■ TASK GOAL
Of the lines below, write out exactly those from the line with "M273,1177L369,1218L362,1234L376,1241L334,1336L262,1202Z" through the line with "<!-- street -->", both included, and skip the rest.

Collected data
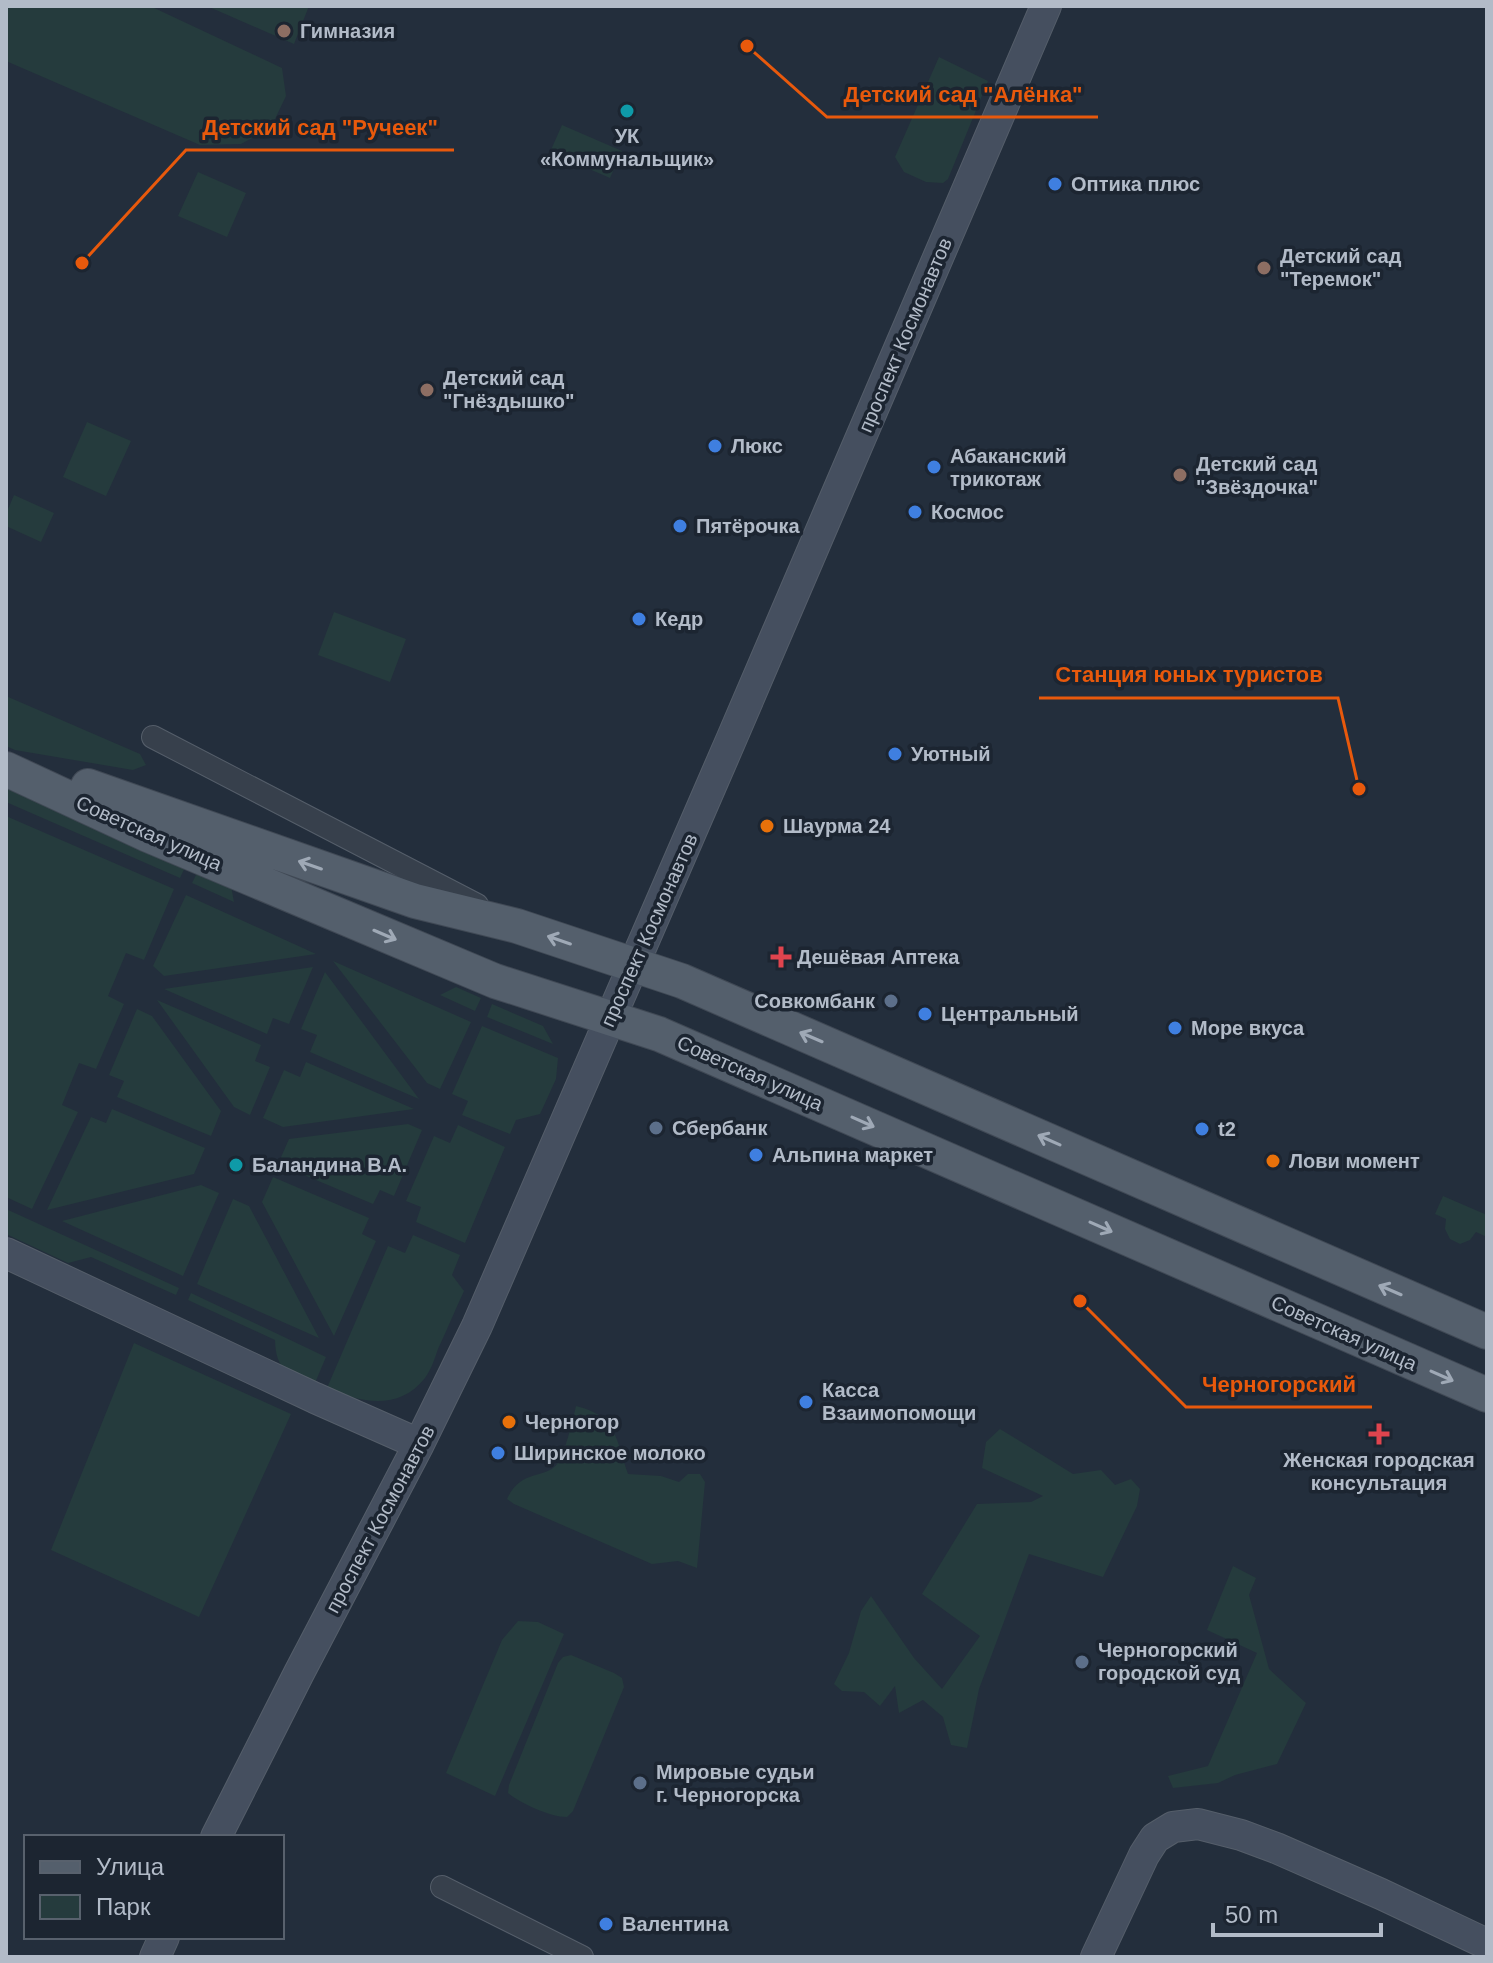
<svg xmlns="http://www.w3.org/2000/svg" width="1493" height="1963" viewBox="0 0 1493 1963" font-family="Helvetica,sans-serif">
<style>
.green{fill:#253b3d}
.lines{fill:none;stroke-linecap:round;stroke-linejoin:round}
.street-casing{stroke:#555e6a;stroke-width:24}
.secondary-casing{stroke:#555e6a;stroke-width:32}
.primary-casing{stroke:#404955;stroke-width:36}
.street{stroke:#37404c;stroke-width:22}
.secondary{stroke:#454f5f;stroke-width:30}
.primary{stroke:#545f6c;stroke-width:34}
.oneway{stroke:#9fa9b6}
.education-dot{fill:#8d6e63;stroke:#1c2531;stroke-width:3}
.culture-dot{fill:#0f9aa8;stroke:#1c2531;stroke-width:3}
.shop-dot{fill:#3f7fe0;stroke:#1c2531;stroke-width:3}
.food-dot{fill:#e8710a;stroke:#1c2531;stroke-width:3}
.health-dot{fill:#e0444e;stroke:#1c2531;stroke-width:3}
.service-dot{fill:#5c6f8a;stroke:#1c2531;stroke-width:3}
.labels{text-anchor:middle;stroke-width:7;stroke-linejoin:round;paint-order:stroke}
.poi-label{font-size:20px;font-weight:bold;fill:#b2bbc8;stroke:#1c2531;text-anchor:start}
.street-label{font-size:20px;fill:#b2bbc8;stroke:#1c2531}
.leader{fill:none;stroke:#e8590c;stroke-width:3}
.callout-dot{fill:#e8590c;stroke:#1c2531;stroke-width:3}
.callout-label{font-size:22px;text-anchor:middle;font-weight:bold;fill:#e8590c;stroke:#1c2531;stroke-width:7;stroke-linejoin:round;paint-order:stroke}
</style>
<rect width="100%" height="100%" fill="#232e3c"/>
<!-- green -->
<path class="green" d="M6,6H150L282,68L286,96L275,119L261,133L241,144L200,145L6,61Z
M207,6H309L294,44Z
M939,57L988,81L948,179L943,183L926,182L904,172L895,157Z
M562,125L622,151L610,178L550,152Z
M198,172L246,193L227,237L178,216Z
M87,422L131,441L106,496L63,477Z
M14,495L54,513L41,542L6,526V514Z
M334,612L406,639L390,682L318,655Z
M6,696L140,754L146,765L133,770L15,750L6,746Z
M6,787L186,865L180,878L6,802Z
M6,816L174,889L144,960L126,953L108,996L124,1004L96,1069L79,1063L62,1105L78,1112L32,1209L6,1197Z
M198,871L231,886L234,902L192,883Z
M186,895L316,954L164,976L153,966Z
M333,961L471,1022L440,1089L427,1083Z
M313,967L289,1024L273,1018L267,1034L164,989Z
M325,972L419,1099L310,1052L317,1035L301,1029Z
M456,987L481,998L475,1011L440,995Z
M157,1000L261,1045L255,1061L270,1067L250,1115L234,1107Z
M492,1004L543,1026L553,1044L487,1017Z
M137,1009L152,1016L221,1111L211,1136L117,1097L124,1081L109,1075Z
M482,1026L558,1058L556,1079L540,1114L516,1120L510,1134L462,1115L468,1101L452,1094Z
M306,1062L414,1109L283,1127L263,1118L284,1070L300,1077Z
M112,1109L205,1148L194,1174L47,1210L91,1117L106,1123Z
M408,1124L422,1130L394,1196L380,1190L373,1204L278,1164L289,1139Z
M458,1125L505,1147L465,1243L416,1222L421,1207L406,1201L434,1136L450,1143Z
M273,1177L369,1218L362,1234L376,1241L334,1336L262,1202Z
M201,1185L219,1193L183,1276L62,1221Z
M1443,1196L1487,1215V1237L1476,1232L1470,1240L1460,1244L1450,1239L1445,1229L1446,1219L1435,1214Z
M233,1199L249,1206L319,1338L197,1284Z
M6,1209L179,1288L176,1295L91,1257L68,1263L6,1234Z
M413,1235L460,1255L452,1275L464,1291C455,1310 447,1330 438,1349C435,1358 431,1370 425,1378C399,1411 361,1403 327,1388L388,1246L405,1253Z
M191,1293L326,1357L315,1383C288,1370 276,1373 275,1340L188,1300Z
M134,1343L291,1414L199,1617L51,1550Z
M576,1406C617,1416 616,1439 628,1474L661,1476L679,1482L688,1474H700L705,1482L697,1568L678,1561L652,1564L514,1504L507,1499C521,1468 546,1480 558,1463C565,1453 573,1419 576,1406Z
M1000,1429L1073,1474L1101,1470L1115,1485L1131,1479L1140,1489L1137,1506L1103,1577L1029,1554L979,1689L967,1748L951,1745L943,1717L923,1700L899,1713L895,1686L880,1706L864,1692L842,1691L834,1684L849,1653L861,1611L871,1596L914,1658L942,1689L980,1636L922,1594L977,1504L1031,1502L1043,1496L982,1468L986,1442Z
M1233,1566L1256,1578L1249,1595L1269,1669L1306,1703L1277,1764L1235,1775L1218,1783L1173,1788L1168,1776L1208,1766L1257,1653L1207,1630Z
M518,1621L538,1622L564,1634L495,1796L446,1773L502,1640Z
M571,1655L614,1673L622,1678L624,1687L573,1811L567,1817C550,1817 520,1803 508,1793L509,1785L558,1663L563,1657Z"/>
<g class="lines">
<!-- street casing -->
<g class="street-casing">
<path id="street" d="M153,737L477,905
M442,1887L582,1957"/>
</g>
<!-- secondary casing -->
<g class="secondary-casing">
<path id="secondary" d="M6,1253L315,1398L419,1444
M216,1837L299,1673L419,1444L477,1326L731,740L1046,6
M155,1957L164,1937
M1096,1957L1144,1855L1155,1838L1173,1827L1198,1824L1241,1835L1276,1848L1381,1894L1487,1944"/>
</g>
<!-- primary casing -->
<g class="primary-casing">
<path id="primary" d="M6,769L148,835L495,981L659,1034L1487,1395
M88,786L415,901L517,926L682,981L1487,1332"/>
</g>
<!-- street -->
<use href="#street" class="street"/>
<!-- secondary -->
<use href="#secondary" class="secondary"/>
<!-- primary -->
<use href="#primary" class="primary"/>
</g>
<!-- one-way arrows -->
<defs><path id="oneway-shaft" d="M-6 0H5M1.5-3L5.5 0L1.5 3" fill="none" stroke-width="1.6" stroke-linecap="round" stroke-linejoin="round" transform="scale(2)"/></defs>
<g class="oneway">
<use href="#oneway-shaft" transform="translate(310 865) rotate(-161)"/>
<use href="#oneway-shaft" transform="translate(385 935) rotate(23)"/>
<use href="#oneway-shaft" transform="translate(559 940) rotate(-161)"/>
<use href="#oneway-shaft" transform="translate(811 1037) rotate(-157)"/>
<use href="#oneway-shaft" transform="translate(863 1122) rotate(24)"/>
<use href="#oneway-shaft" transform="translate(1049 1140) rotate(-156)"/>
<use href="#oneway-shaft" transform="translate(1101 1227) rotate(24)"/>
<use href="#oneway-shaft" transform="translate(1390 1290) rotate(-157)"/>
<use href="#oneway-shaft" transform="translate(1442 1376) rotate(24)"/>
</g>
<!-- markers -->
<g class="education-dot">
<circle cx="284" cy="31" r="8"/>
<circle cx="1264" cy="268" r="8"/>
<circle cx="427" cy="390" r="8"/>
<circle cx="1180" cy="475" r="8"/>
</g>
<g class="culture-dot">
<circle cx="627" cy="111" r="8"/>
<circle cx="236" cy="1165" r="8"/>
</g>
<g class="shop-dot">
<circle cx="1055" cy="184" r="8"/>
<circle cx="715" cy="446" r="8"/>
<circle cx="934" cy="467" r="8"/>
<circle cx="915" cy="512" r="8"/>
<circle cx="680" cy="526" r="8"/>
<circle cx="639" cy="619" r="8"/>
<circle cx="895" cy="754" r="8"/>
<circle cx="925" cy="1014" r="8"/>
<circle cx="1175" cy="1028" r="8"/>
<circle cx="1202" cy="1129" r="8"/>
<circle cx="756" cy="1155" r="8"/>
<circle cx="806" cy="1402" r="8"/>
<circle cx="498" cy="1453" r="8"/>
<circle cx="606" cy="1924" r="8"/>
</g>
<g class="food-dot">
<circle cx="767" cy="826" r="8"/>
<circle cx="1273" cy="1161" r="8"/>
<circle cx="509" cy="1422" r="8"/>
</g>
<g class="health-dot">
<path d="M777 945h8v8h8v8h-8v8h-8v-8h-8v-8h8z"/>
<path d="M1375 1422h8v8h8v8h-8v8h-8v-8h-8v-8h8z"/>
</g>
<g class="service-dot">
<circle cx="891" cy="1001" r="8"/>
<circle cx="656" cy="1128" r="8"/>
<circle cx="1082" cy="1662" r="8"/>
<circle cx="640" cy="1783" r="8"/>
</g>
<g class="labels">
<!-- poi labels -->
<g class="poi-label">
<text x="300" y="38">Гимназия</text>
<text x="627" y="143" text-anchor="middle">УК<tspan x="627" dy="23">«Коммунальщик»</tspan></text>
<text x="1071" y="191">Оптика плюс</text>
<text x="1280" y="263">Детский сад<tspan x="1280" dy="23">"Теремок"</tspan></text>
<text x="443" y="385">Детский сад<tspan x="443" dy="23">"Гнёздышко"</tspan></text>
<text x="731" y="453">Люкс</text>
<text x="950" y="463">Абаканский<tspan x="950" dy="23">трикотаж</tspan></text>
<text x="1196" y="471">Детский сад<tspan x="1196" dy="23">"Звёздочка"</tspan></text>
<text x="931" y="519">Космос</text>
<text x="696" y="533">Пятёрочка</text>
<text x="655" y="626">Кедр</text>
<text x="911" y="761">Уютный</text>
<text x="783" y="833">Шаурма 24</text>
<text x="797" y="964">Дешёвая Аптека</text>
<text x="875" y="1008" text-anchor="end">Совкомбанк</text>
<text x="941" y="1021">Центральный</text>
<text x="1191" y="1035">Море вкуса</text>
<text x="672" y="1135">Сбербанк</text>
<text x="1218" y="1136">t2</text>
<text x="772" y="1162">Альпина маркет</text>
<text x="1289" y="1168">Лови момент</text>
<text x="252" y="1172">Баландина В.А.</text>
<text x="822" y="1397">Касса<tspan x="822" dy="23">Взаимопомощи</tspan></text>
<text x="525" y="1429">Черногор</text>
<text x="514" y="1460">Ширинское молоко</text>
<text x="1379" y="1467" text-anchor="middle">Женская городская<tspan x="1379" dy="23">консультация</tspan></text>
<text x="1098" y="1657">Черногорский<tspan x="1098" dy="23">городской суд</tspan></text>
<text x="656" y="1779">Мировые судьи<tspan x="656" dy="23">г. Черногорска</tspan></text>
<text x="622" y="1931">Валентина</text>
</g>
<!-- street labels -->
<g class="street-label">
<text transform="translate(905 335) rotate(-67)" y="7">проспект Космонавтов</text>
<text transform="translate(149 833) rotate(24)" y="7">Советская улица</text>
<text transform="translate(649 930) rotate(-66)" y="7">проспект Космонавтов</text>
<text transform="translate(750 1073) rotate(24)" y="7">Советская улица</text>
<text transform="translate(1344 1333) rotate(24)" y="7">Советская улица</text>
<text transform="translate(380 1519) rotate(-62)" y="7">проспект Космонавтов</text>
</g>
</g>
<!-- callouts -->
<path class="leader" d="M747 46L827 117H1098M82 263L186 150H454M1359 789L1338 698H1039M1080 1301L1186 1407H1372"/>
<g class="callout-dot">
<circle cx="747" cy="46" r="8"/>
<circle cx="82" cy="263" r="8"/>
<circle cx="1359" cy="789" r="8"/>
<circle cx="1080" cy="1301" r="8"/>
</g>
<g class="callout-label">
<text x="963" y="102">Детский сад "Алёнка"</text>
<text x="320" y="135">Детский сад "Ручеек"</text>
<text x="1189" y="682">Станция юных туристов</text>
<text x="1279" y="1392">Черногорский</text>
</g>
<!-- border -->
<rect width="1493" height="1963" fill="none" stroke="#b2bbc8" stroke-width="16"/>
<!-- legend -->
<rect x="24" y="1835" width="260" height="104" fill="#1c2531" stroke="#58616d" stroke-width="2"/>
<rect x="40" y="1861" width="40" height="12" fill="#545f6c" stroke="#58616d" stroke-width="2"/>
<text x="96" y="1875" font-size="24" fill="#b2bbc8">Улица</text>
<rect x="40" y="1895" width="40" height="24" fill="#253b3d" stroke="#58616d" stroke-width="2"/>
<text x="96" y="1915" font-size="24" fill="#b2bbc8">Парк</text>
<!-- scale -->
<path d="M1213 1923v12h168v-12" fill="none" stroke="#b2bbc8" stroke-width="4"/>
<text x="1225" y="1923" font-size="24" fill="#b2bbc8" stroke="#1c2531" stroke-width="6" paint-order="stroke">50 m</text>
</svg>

--

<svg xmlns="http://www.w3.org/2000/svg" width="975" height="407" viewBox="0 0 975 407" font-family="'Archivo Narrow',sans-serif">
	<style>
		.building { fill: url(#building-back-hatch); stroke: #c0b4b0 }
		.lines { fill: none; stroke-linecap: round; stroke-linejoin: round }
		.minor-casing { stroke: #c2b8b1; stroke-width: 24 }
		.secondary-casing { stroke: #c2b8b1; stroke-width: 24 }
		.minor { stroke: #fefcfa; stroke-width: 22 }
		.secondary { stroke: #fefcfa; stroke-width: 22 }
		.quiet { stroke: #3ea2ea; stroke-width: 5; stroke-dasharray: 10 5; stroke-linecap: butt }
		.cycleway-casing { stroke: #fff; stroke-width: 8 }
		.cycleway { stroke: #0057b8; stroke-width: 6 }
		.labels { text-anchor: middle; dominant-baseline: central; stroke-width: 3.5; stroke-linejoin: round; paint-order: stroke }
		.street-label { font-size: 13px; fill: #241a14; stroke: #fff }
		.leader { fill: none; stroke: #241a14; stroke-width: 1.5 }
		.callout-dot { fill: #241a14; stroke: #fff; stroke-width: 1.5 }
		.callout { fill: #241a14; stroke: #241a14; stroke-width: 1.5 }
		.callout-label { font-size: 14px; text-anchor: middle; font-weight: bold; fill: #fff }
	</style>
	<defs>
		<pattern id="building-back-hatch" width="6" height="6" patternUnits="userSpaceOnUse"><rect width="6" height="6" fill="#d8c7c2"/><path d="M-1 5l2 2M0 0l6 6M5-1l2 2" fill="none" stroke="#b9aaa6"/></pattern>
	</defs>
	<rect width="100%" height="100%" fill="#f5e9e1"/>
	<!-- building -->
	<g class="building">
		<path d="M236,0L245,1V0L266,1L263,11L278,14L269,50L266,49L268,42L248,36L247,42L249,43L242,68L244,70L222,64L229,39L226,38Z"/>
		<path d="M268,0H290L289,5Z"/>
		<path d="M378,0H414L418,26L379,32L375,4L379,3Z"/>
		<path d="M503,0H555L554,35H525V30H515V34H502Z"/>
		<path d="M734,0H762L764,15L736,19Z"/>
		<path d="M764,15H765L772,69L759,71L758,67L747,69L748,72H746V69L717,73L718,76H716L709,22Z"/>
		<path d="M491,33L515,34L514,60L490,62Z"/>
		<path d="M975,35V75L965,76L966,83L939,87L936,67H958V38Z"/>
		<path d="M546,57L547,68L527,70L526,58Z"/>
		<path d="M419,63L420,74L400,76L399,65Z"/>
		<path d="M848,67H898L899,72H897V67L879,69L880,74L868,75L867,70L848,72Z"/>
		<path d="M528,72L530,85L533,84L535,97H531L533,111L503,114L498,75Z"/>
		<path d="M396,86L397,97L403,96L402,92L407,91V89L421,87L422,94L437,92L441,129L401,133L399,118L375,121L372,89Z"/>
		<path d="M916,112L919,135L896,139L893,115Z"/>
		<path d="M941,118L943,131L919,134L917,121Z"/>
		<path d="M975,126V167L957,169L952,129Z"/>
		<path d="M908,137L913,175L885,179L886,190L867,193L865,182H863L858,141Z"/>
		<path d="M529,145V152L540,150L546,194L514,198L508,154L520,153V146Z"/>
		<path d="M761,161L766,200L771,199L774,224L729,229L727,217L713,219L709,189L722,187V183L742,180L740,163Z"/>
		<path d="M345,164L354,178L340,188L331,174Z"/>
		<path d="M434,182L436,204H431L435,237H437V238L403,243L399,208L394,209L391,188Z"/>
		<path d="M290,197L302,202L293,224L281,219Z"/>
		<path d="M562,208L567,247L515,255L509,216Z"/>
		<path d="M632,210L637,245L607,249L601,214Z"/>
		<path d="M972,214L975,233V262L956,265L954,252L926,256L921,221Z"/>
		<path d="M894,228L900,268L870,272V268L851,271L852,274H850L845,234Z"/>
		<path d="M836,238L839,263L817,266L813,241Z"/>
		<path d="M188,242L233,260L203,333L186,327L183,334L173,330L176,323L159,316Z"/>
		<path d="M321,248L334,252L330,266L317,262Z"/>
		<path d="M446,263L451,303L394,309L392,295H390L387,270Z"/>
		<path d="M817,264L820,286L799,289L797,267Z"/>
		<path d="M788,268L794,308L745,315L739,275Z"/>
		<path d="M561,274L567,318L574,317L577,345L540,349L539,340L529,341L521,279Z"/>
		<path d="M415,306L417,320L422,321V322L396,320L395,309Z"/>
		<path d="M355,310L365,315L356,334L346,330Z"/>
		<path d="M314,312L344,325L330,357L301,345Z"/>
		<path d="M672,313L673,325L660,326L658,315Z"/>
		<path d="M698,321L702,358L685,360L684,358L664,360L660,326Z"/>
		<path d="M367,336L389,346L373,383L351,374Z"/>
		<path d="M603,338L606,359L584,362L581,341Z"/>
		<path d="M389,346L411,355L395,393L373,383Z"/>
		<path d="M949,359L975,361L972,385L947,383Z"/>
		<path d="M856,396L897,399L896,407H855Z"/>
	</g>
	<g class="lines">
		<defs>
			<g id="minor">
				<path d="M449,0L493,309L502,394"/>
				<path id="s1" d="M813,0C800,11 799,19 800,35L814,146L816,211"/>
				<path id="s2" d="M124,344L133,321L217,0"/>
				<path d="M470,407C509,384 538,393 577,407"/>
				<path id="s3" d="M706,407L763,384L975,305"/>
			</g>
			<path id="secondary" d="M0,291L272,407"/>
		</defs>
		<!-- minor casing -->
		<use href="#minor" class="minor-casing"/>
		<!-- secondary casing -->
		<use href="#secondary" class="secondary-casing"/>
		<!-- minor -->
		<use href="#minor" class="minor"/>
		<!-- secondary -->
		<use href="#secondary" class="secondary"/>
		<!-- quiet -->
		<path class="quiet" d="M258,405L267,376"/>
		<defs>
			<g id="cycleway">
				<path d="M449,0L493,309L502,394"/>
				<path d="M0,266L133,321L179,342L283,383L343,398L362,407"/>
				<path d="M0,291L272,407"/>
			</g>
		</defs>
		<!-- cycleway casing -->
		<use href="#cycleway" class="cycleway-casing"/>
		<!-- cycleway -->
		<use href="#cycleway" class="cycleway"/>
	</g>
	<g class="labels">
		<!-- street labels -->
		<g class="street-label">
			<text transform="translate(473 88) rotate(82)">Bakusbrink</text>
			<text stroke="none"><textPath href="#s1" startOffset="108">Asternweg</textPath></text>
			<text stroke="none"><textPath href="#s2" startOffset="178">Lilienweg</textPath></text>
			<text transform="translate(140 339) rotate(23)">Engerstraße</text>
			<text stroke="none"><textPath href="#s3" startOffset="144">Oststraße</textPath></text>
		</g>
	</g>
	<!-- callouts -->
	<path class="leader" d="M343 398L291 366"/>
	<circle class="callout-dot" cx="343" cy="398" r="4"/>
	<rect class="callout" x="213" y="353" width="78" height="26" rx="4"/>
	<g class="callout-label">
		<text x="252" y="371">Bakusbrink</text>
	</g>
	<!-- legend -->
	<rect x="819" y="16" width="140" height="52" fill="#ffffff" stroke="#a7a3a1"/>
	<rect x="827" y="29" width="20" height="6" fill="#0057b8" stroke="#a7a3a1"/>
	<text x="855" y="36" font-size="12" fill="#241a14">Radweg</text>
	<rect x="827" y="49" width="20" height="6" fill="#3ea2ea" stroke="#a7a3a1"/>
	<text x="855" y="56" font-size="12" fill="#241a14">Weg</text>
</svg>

■ TASK RESPONSE
M273,1177L369,1218L362,1234L376,1241L334,1336L262,1202Z
M201,1185L219,1193L183,1276L62,1221Z
M1443,1196L1487,1215V1237L1476,1232L1470,1240L1460,1244L1450,1239L1445,1229L1446,1219L1435,1214Z
M233,1199L249,1206L319,1338L197,1284Z
M6,1209L179,1288L176,1295L91,1257L68,1263L6,1234Z
M413,1235L460,1255L452,1275L464,1291C455,1310 447,1330 438,1349C435,1358 431,1370 425,1378C399,1411 361,1403 327,1388L388,1246L405,1253Z
M191,1293L326,1357L315,1383C288,1370 276,1373 275,1340L188,1300Z
M134,1343L291,1414L199,1617L51,1550Z
M576,1406C617,1416 616,1439 628,1474L661,1476L679,1482L688,1474H700L705,1482L697,1568L678,1561L652,1564L514,1504L507,1499C521,1468 546,1480 558,1463C565,1453 573,1419 576,1406Z
M1000,1429L1073,1474L1101,1470L1115,1485L1131,1479L1140,1489L1137,1506L1103,1577L1029,1554L979,1689L967,1748L951,1745L943,1717L923,1700L899,1713L895,1686L880,1706L864,1692L842,1691L834,1684L849,1653L861,1611L871,1596L914,1658L942,1689L980,1636L922,1594L977,1504L1031,1502L1043,1496L982,1468L986,1442Z
M1233,1566L1256,1578L1249,1595L1269,1669L1306,1703L1277,1764L1235,1775L1218,1783L1173,1788L1168,1776L1208,1766L1257,1653L1207,1630Z
M518,1621L538,1622L564,1634L495,1796L446,1773L502,1640Z
M571,1655L614,1673L622,1678L624,1687L573,1811L567,1817C550,1817 520,1803 508,1793L509,1785L558,1663L563,1657Z"/>
<g class="lines">
<!-- street casing -->
<g class="street-casing">
<path id="street" d="M153,737L477,905
M442,1887L582,1957"/>
</g>
<!-- secondary casing -->
<g class="secondary-casing">
<path id="secondary" d="M6,1253L315,1398L419,1444
M216,1837L299,1673L419,1444L477,1326L731,740L1046,6
M155,1957L164,1937
M1096,1957L1144,1855L1155,1838L1173,1827L1198,1824L1241,1835L1276,1848L1381,1894L1487,1944"/>
</g>
<!-- primary casing -->
<g class="primary-casing">
<path id="primary" d="M6,769L148,835L495,981L659,1034L1487,1395
M88,786L415,901L517,926L682,981L1487,1332"/>
</g>
<!-- street -->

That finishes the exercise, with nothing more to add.